SELECTED PASSAGE:
__________

A woman who sustained significant head injuries when she was ten years of age has heard her settlement of compensation for a school bus accident approved at the High Court.
On January 22nd 2001, Bernadette Nicholson from Milltown in County Galway was seated on the back seat of the school bus home from the Belmont National School in Milltown with several of her friends. On the journey home, the girls decided to stand up on the back seat and sway against the movement of the bus as it rounded corners.
Unfortunately for Bernadette and three of her friends, as the bus pulled away after dropping off another child, the glass in the back window crashed out of its frame and the four schoolchildren fell out of the bus and onto the road – Bernadette being knocked unconscious by the fall and taken to University College Hospital in Galway with severe head injuries. Bernadette was later transferred to the specialist unit at the Beaumont Hospital in Dublin.
An enquiry into the accident discovered that the seal surrounding the window was broken and, in 2002, Bus Éireann was found guilty of being the owner of a vehicle with a defect that was a danger to the public and that could have been discovered through the exercise of ordinary care. The judge in the case – Judge Mary Fahy – disagreed with the bus company that the pressure exerted by the girls would have been enough to force the glass out of the window.
Bernadette – now 24 years of age – made a claim for compensation for the school bus accident against Bus Éireann and, at the High Court in Dublin, Mr Justice Kevin Cross was told the circumstances of the accident and Judge Fahy´s decision in 2002. Stating that Bernadette had made a remarkable recovery from appalling circumstances, the judge approved Bernadette´s €1.78 million settlement of compensation for a school bus accident and closed the case.

__________

DATA PROVIDED:
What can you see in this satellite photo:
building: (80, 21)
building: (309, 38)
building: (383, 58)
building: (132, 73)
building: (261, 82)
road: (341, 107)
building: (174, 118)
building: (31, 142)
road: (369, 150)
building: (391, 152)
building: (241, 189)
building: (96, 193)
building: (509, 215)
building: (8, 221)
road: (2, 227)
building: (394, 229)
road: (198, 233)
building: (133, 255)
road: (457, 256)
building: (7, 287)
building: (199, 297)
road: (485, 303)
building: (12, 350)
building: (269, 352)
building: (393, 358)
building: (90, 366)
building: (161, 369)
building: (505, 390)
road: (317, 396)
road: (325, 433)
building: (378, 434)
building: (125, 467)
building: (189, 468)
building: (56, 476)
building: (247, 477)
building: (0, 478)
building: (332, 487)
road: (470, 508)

__________

WHAT IS BEING ASKED:
From the report on the school bus accident settlement, extract the passage that opens with "A woman who" and closes with "the High Court.", copying it word for word.

SOLUTION FOR THIS EXERCISE:
A woman who sustained significant head injuries when she was ten years of age has heard her settlement of compensation for a school bus accident approved at the High Court.